Every record below is to be copied exactly, with its images omitted.

(Records drawn from a dataset)
--- START ---
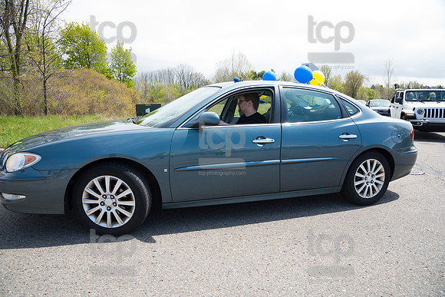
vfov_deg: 53.2
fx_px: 297
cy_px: 148
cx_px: 222
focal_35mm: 24
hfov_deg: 73.7
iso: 1000
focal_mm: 24
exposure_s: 1/800
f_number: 7.1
--- END ---
* [REPLY TO THE TASK]
vfov_deg: 53.2
fx_px: 297
cy_px: 148
cx_px: 222
focal_35mm: 24
hfov_deg: 73.7
iso: 1000
focal_mm: 24
exposure_s: 1/800
f_number: 7.1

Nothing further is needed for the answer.